┌─ Text for analysis

3. A Question of Values and Shared Responsibility
The €3 million price tag Mr. Wolff questions . . . is indeed only the beginning. Each flood will add tens of thousands in cleaning, and each decade will bring the costly removal of degraded plastic. These are recurring liabilities, just as he warns (text continues below) . . .

Beyond the financial arithmetic lies the deeper question of values that his letter poses. What are we teaching our children when we replace living grass with plastic? That convenience outweighs care? That sterile uniformity is preferable to a dynamic, living surface? In Youth4Planet’s work, we encourage young people to be stewards. It is difficult to inspire that respect when their own community chooses plastic over soil. Mr. Wolff’s argument is, at its heart, about the kind of legacy we wish to leave.

└─

» Task instructions:
1. List every question that appears in the passage above on replacing grass with plastic.
2. Write a continuation of the passage above on replacing grass with plastic, picking up after its final sentence.

┌─ Data for analysis

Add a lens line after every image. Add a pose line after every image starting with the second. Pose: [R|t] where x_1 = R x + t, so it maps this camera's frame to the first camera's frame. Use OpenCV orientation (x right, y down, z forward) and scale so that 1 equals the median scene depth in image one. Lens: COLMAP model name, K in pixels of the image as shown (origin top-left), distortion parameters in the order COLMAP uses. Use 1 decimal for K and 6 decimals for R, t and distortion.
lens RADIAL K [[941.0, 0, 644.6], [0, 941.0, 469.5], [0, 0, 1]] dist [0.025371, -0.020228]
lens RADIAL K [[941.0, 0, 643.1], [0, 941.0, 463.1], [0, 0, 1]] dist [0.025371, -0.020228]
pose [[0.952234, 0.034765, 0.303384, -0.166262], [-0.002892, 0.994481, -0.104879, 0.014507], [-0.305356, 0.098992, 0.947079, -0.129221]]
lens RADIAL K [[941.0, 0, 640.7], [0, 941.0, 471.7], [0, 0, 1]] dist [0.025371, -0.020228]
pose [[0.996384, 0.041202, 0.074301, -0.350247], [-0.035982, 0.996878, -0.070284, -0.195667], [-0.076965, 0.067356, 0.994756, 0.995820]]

└─

» Answer list:
1.
What are we teaching our children when we replace living grass with plastic?
That convenience outweighs care?
That sterile uniformity is preferable to a dynamic, living surface?

2.
4. The Better Path Forward That Mr. Wolff Implies
Useldingen has the opportunity to pivot toward the smarter, sustainable approach implied by Mr. Wolff’s critique. The solution is not synthetic convenience, but professional stewardship of a living system.
I need not look further than my own notes from 2019, scribbled on a napkin while planning a season’s work. This sketch is a practitioner’s roadmap for the kind of living turf system that aligns perfectly with the future Mr. Wolff advocates for (text continues below) . . .

The principles are clear and cyclical, a world away from rolling out a plastic carpet. They respect the rhythm of soil and season. For any community, the foundational steps are straightforward:
A Pathway to a Biodynamic Living Lawn
- Test Your Soil: begin with a soil analysis from a Luxembourgish laboratory (e.g., LIST, ASTA).
- Aerate for Life: if compacted, aerate before spring growth, leaving plugs to break down naturally.
- Nourish the Biome: top-dress with compost or worm castings to feed microbial life.
- Sow for Resilience: overseed seasonally with perennial ryegrass and Bermuda grass for year-round durability.
This is the craft of creating a playing surface that is high-performing, alive, cooling, and absorbing: a tangible expression of the values Mr. Wolff champions.
5. Joining the Call for a Living Future
Marcel Wolff’s fundamental question is the correct one: is a costly plastic field for sporting teams necessary, or should we leave the children with real grass?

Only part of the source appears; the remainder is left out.